在薇薇安灼灼目光照射下,军医满头是汗,真心想哭:不能放血,更不能灌肠,异地食物恐怕有妨碍,可公主说的那个宫廷秘方“补液盐”,实在配置困难啊!舰队总司令博斯维尔还要发问:“这盐水和海水差别究竟有多少?”
薇薇安忧心忡忡。“实在做不到的话,母亲曾说过新鲜苹果汁也可以替代;其他地方说没储备,墨西拿这里总该能找到……”
“是是是,这里一定满足您的需求。”当地接待公务员点头哈腰。
“那就快去准备!”薇薇安急道。
“殿下,还有个法子。我听闻,曾经弗朗索瓦一世罹患痢疾,”另个来献策的军医压低了声音,“呃,那时候,奥斯曼的皇帝同他关系不错……于是给送来个土耳其医师,据说用酸牛奶治好了那位的病……”
酸牛奶?薇薇安使劲回忆昔日玛丽的教导,似乎有说过“酸奶中特别的微生物,或许有益于肠道运动”。她立即跑去请示父亲:是否愿意尝试这种“偏方”?
“那就……也弄点来试一试。”病榻上的国王轻声道。
天佑君主!在墨西拿城折腾数日,试尽各种法子,弗朗索瓦终于有了康复的迹象——虽然缓慢,但肯定无生命危险了。与此同时,威尼斯人却匆匆赶来,给停泊于此的联合舰队带来了一份紧急情报——
奥斯曼人听闻基督徒联盟海军前来讨伐,决定先发制人。他们集结大军从勒班陀港北上,已经前去围攻威尼斯控制下的科孚岛了!

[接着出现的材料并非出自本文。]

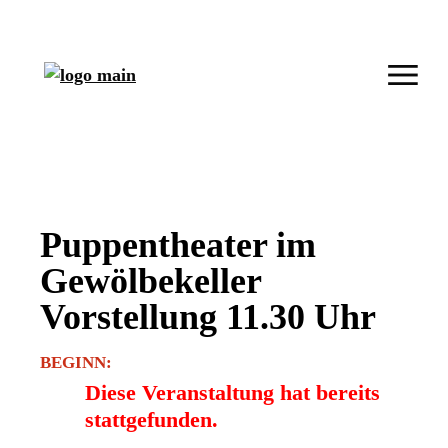
Puppentheater im
Gewölbekeller
Vorstellung 11.30 Uhr
BEGINN:
Diese Veranstaltung hat bereits
stattgefunden.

万一科孚岛陷落,威尼斯的地中海军事基地又少一块,往后要对付他们就更难了!
博斯维尔气急。“这些狡诈的家伙!”
原本明天就是正式出征的日子。因法国国王一度病重,大家暂时都没敢提这茬呢。如今他似乎已脱离了危险,科孚岛战况的重要性就凸显出来。墨西拿的行政官以及红衣主教于是均过来请示:舰队究竟打算怎么办?
“陛下认为应赶紧出发,在补给充分的前提下!”薇薇安朗声道。“尽管陛下暂时还不便起身……我询问过,他同意我暂时代替他参加主教主持的送别仪式。”